Aries: You will find something lost long ago. It can’t be your virginity or common sense, so your best hope is for 20-year-old scotch and not a unfiled tax return.
Taurus: Never fear, your best years are ahead of you. There they are, in that yearbook on the coffee table. Turn up Springsteen and have a good cry, then go kick a hipster.
Gemini: You’ve found a new inner strength. Make sure it’s not because someone’s slipped a rod up your butt, because TSA screening will become far more interesting than you’d like.
Cancer: You think your life deserves a sizzling R-rating, but in truth, you barely get a PG-13. Spice up your life with a trip through the naughtier clothing aisles; Tweety never tawt he taw any wood.
Leo: No one likes a tattletale, but everyone loves a gossip. If you’re going to spread the truth around, at least make it juicy.
Virgo: Your week improves dramatically when you find a whip, a pair of thigh-high leather boots and a labelmaker. Don’t go overboard, save the strawberry jam and clothespins for another day.
Libra: Some days your life is like a string of ABBA songs, and other days the drugs are out of your system. If you’re singing “Dancing Queen” while peeing in a cup, you may be in trouble.
Scorpio: Just because your boss comes to work with no pants doesn’t mean it’s okay for you.
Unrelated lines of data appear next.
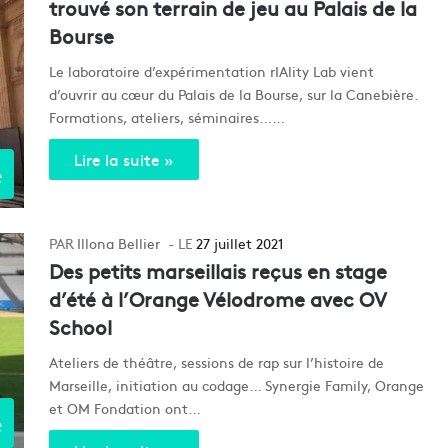
trouvé son terrain de jeu au Palais de la
Bourse
Le laboratoire d’expérimentation rIAlity Lab vient
d’ouvrir au cœur du Palais de la Bourse, sur la Canebière.
Formations, ateliers, séminaires……
Lire la suite »
e
Illona Bellier
27 juillet 2021
Des petits marseillais reçus en stage
d’été à l’Orange Vélodrome avec OV
School
Ateliers de théâtre, sessions de rap sur l’histoire de
Marseille, initiation au codage… Synergie Family, Orange
et OM Fondation ont…
e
Wait until the memo arrives before you slap those cheeks on the breakroom table or you could be taking dictation behind the head honcho’s door.
Sagittarius: Your heart may be in the right place, but that kneecap looks iffy and you have too many dangling parts. Ask a family member to duct tape you to a scooter so you can quit crabwalking through Walmart.
Capricorn: Before you become a mighty oak you must first be a sapling, so don’t get your trunk in a twist. Branch out and try some new experiences before you drop a log.
Aquarius: You may call it random situational economics, but everyone knows you’re just playing the lottery. Try using your dog’s birthday for lucky numbers this week. If nothing else, it will force you to do some math.
Pisces: When faced with a rocky road, you usually grab a spoon. This time, there is no spoon. Use your brain to conquer the challenge and you won’t have to worry about the calories.